CORRECTION (Published 8/20/2014)

A story on food aid incorrectly stated the number of people that the Food Bank of Contra Costa and Solano counties serves. The food bank serves 188,000 people.

OAKLAND -- One in five Alameda County residents relies on food bank assistance, which is more than the one in seven nationally, according to a new survey released Monday by Feeding America, a network of food banks.

Second Harvest Food Bank of Santa Clara and San Mateo counties serves 250,000 people every month, or one in 10 residents of both counties. That's an increase of 21 percent in the last four years since the last study was done.

The Food Bank of Contra Costa and Solano counties serve 188,000 people each month and that number has increased by 26 percent in the past two years, due to an increase in programs and people struggling from the recession, said Lisa Sherrill, spokeswoman for the food bank. She said the food bank is still crunching its data.

The survey, conducted in 2012 and 2013, states that 311,000 individuals receive food assistance monthly from the Alameda County Community Food Bank.

"The extent of what people are going through just to nourish themselves is really something that's unacceptable in our country, in our communities, in our neighborhoods," said Suzan Bateson, the food bank's director. "It's absolutely shocking."


Advertisement

To make ends meet, those surveyed said they eat expired food, buy the cheapest food despite its poor nutritional value and even water down food and drinks to make them last a little longer.

They have to make difficult choices, deciding whether to eat or pay for the lights to stay on. More than half in all three counties chose between food and medical bills in the past year.

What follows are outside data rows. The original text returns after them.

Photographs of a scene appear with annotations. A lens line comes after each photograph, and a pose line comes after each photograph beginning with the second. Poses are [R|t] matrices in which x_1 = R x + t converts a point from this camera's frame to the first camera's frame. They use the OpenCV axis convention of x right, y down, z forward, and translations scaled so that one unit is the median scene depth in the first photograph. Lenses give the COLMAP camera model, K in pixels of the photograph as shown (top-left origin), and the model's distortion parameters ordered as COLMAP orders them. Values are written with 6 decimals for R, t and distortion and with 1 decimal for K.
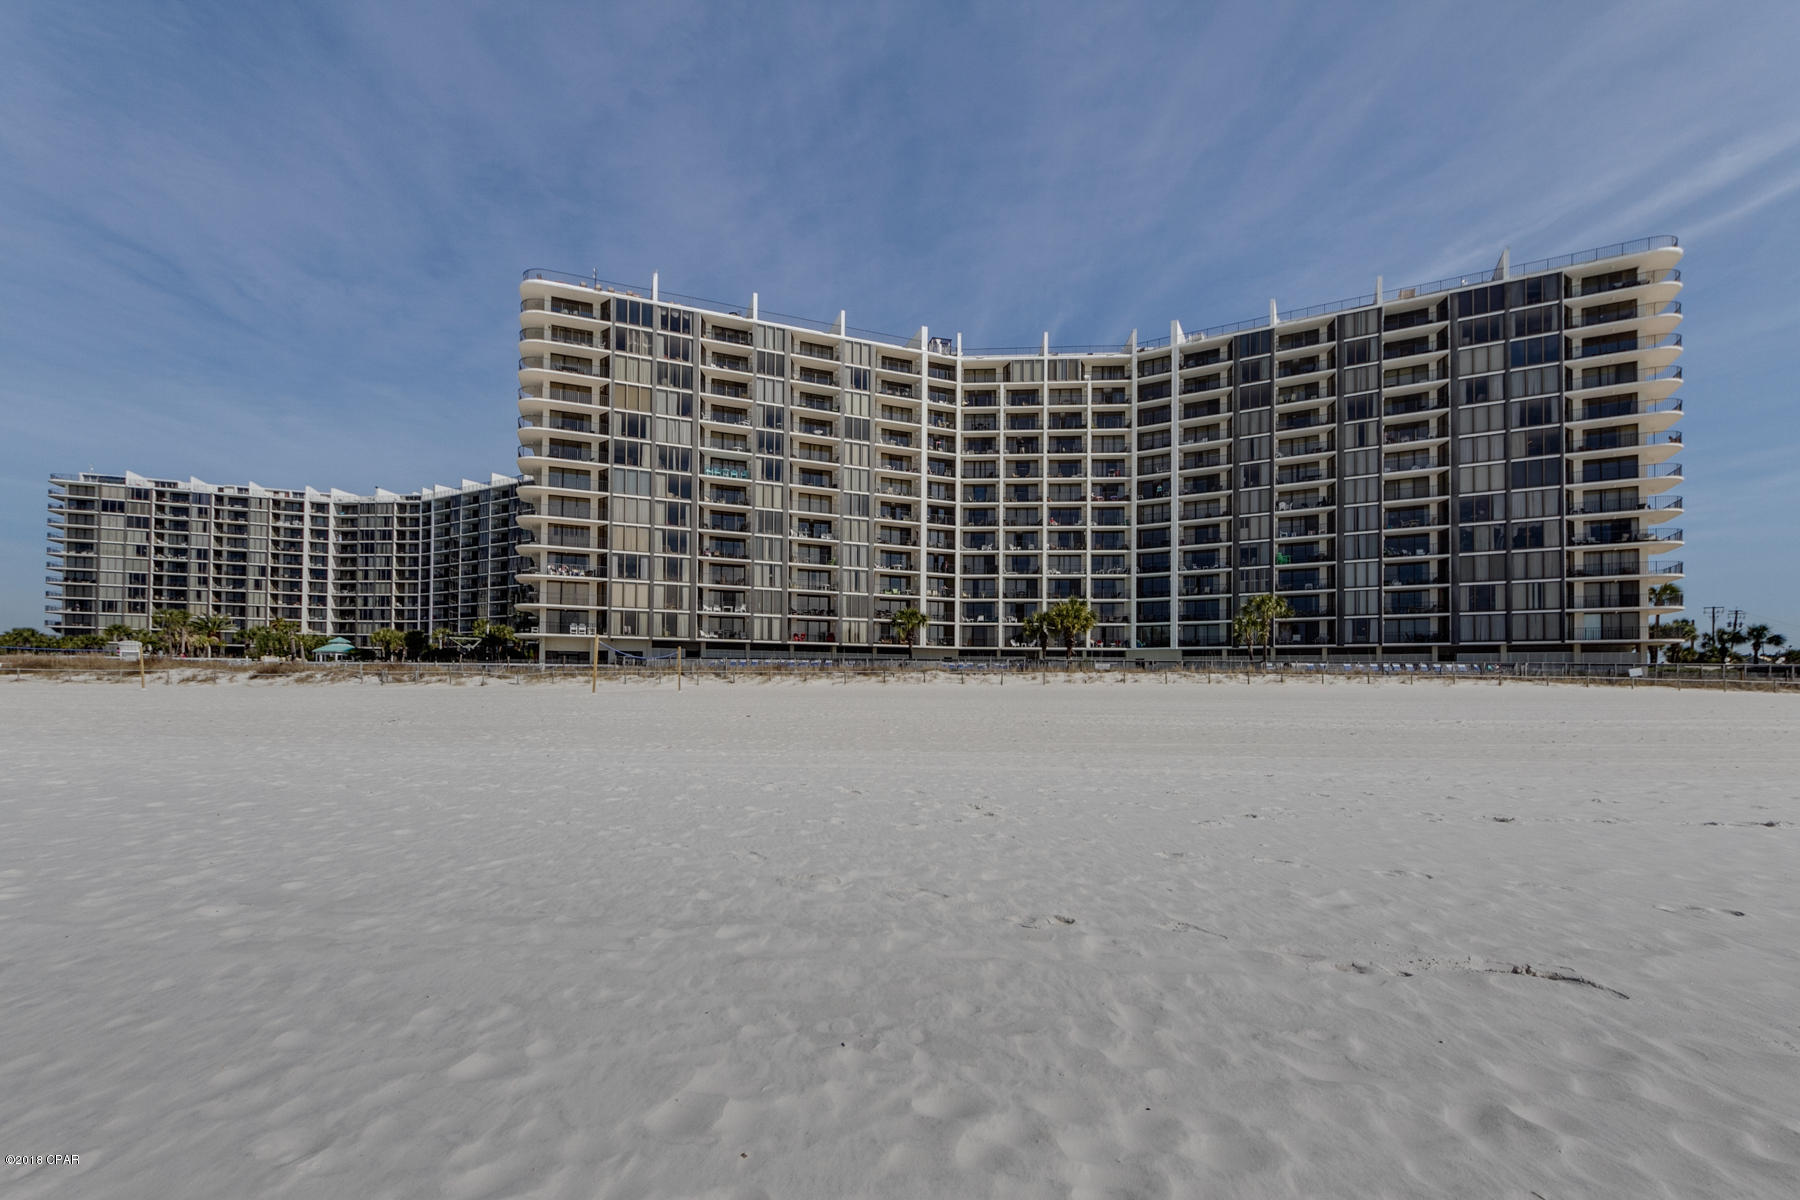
lens RADIAL K [[680.8, 0, 824.7], [0, 680.8, 668.1], [0, 0, 1]] dist [0.000091, 0.001110]
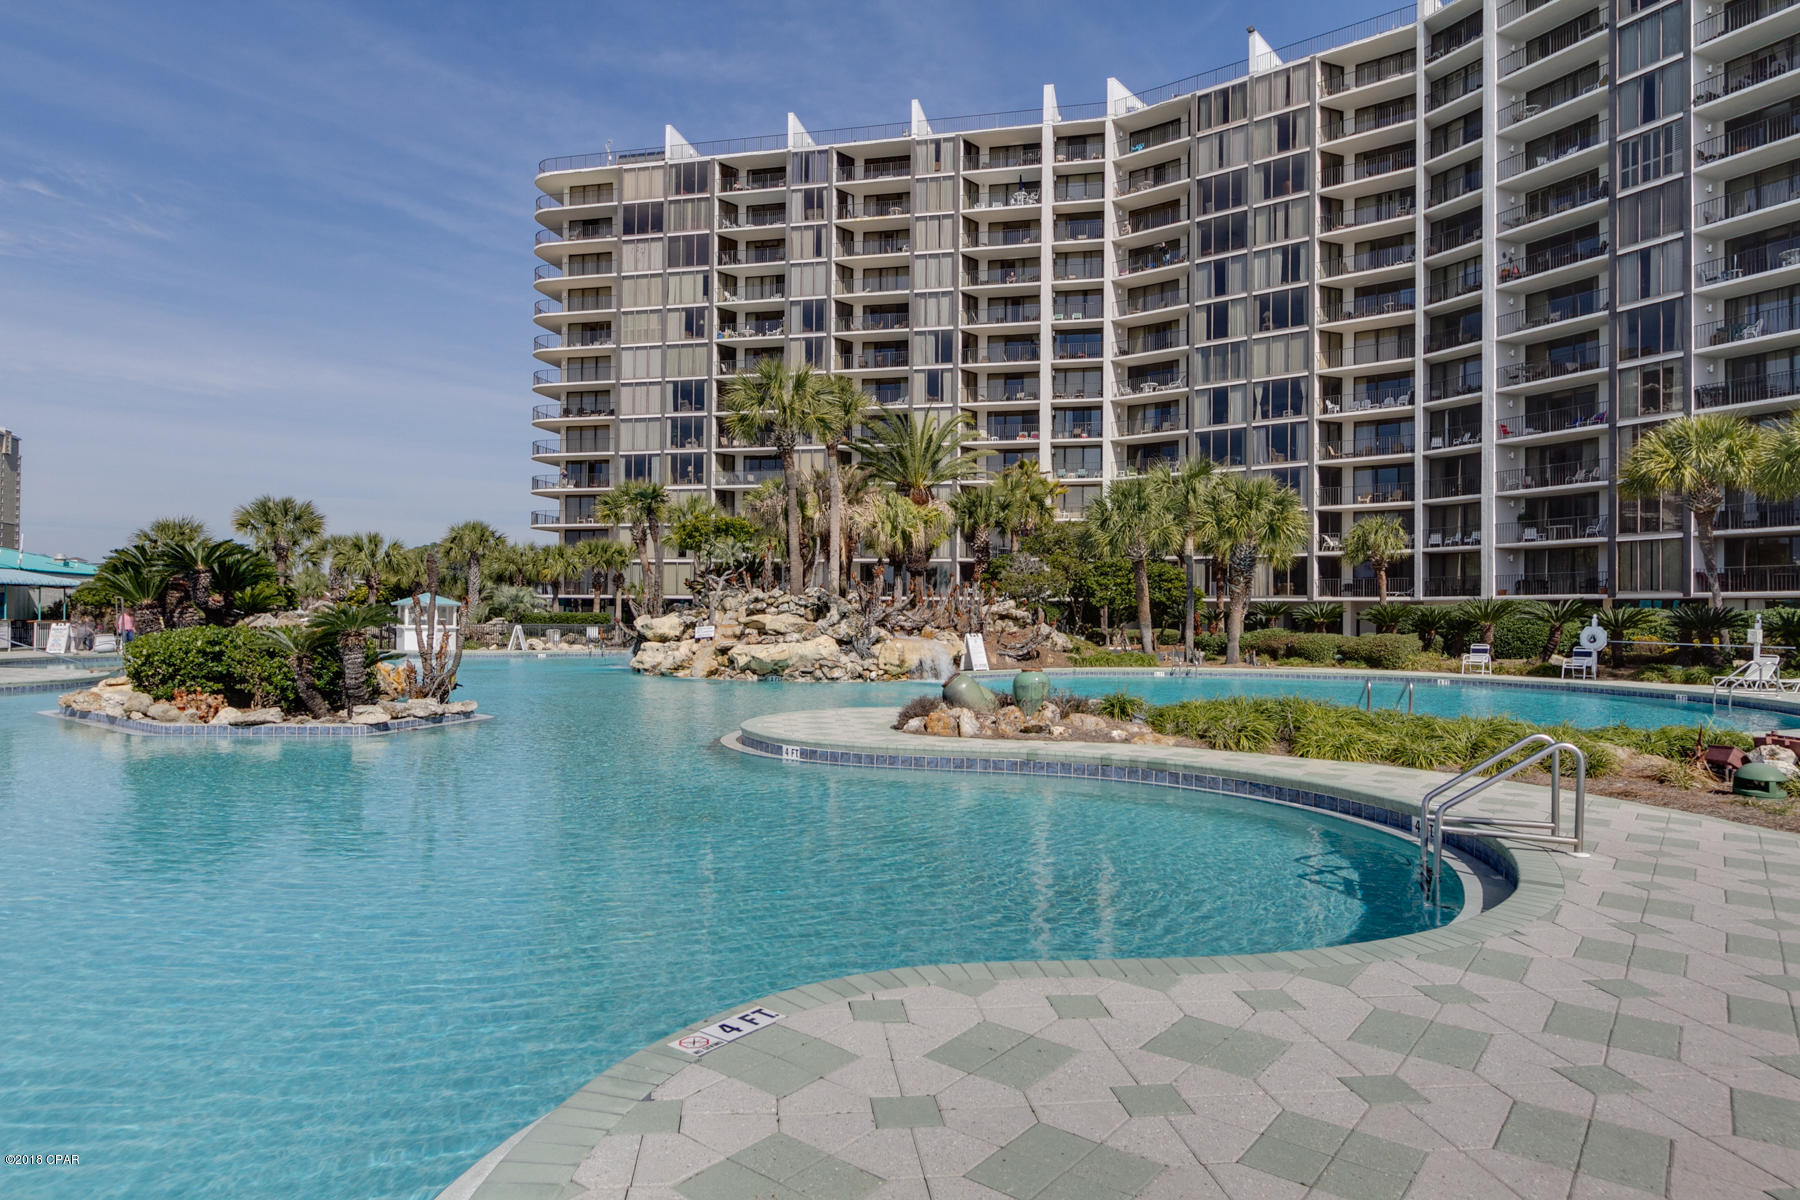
lens RADIAL K [[1063.0, 0, 903.5], [0, 1063.0, 606.3], [0, 0, 1]] dist [0.010867, -0.007671]
pose [[0.835912, -0.006541, -0.548825, -0.555789], [0.006840, 0.999975, -0.001500, -0.007843], [0.548821, -0.002500, 0.835936, 0.542527]]
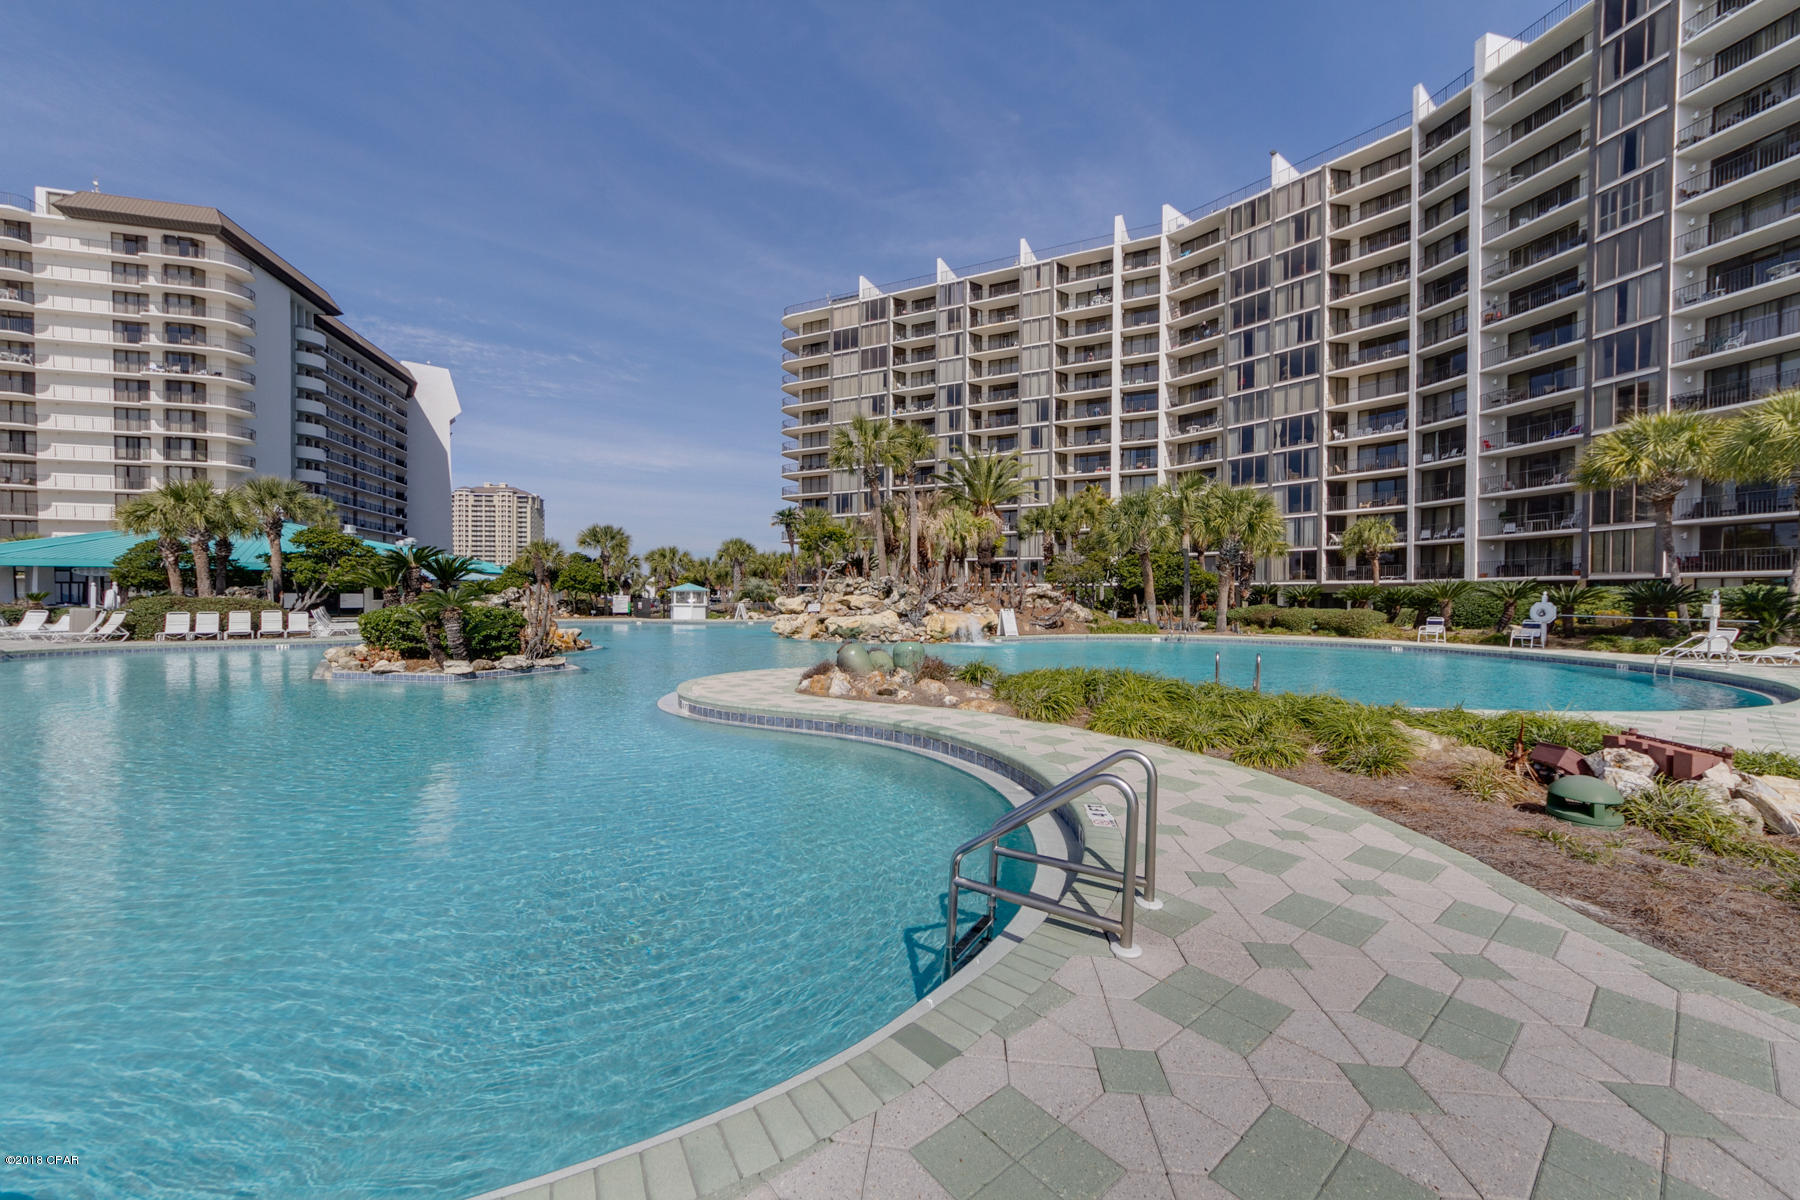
lens RADIAL K [[680.8, 0, 904.1], [0, 680.8, 606.8], [0, 0, 1]] dist [0.000091, 0.001110]
pose [[0.694640, 0.004622, -0.719342, -0.545923], [0.012559, 0.999749, 0.018552, -0.006820], [0.719248, -0.021921, 0.694408, 0.585988]]
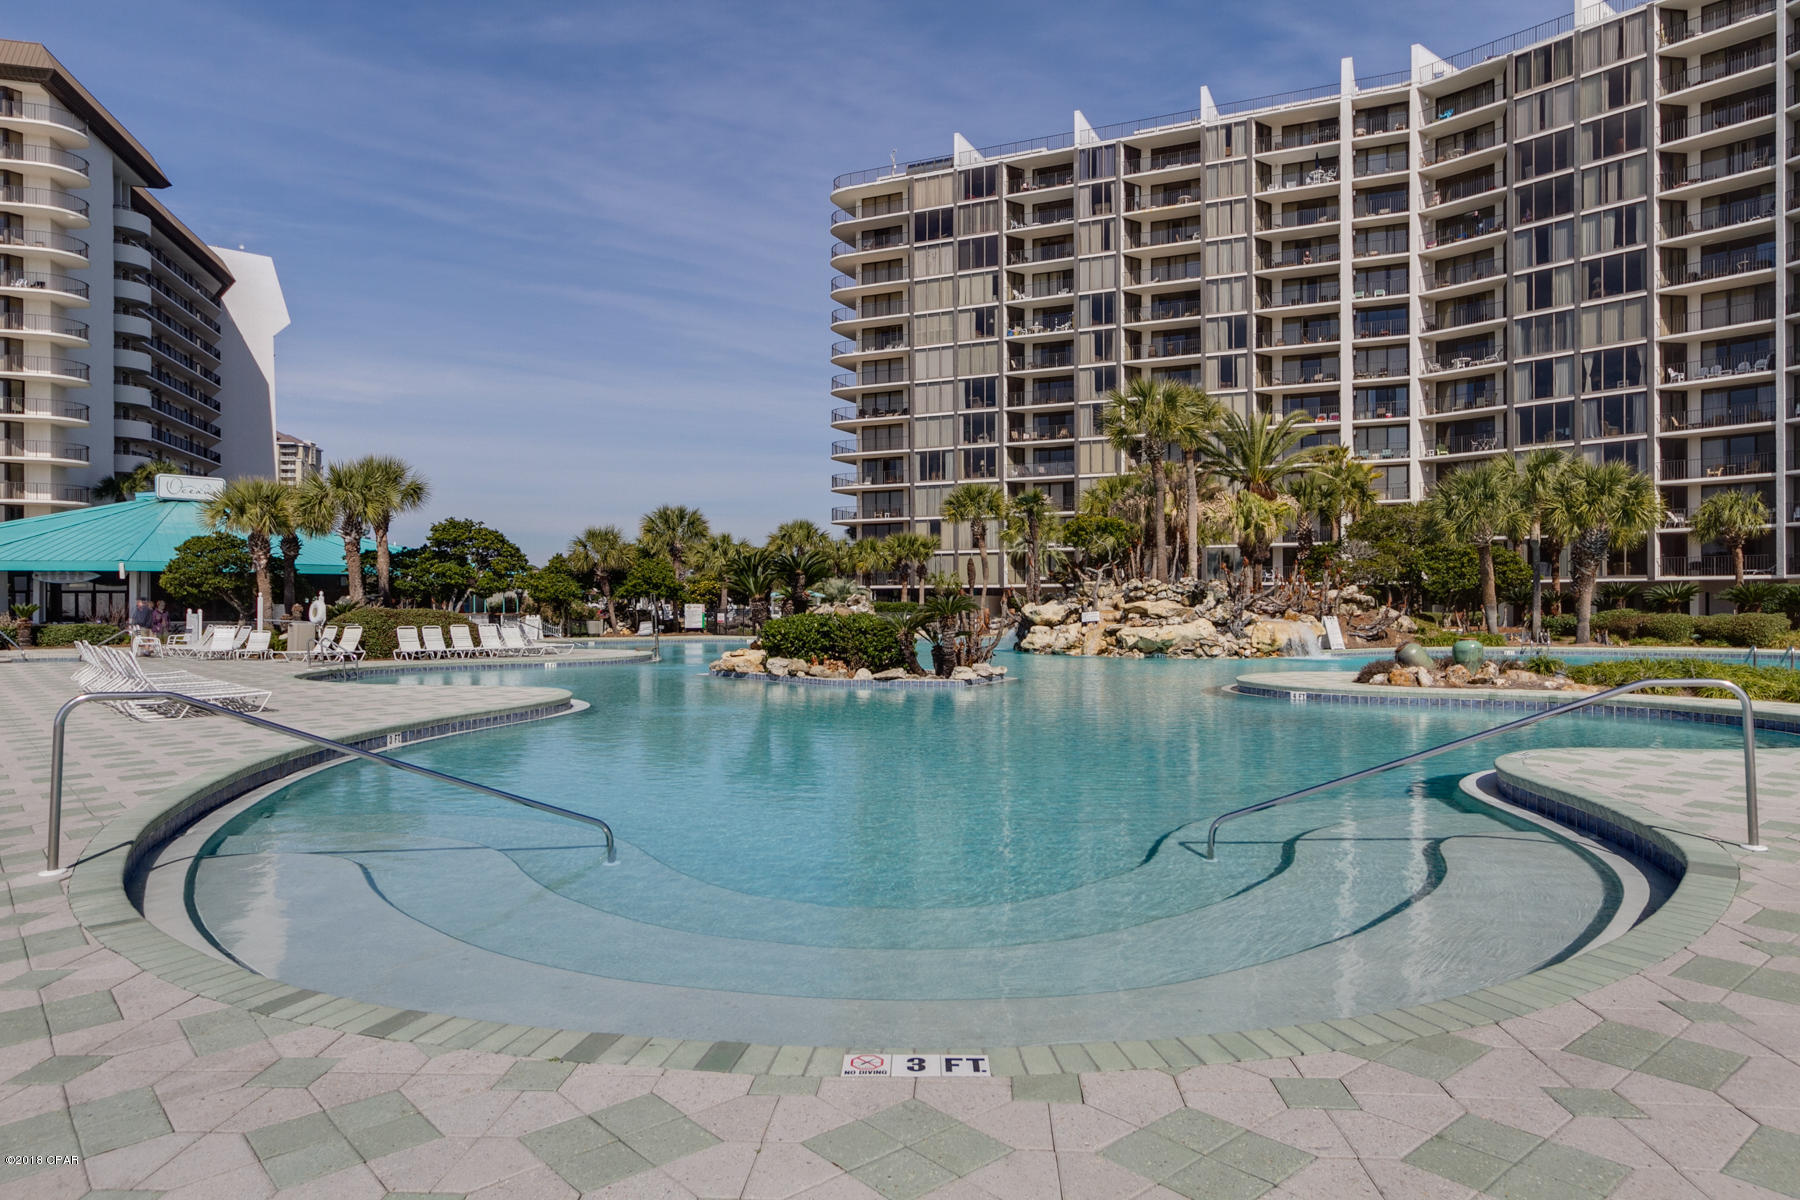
lens RADIAL K [[1123.9, 0, 908.6], [0, 1123.9, 608.5], [0, 0, 1]] dist [0.000397, 0.006604]
pose [[0.712249, -0.008229, -0.701879, -0.553777], [0.020091, 0.999761, 0.008666, -0.008401], [0.701639, -0.020274, 0.712244, 0.476901]]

In Alameda County, the divide between the haves and the have-nots keeps widening, said Allison Pratt, director of policy and services.

According to the study, the number of county residents relying on the food bank rose from one in six in 2010.

Sixty-six percent of client household incomes fall at or below the federal poverty level and 42 percent make $10,000 or less annually.

The high living cost of Alameda County, 32 percent higher than the national average, amplifies the effects of the low wages. The $15 billion in safety-net cuts in the Health and Human Services budgets during the recession have also taken a toll.

"All of that combined, it's kind of a perfect storm," Pratt said.

Working families that make too much to qualify for food stamps and other assistance or families that think they do not qualify often feel helpless.

In Santa Clara and San Mateo counties not only unemployment but underemployment and low wages drive the need for food assistance. Eighty-four of Second Harvest's client households have an annual income of $20,000 or less. The annual income of $82,000 for a family does not leave much for food after bills and rising living expenses in Silicon Valley.

The Alameda County Community Food Bank's help line (1-800-870-3663 and 510-635-3663) has been ringing with more and more calls from working people.

"They call at 5 o'clock and 6 o'clock and Saturdays when they're off. They're very hungry," said Food Bank help line volunteer Lola Smith. "It's an entry way for people with no more food left at home."

The Alameda County Community Food Bank has transformed drastically over recent years, expanding from providing help at the end of the month when food and funds have run out.

"Now families are really relying on us. It has changed our notion of what we need to be," Bateson said. "A decade ago, we were a purveyor of dry foods and packaged goods."

The bank moved barely a million pounds of produce in 2004, Bateson said. Ten years later, it distributes 16 million pounds of produce.

The survey helps guide food banks in making changes to better serve their respective communities by providing data and program blueprints from other food banks.

The Alameda County Community Food Bank is planning to distribute 90 million meals, one meal every day for each needy county resident, annually by 2018.

"The plan is both our commitment in ending hunger and it's a call to action," Pratt said. "What it really articulates is our realization that hunger is a solvable problem and it's not something we can solve on our own as a food bank."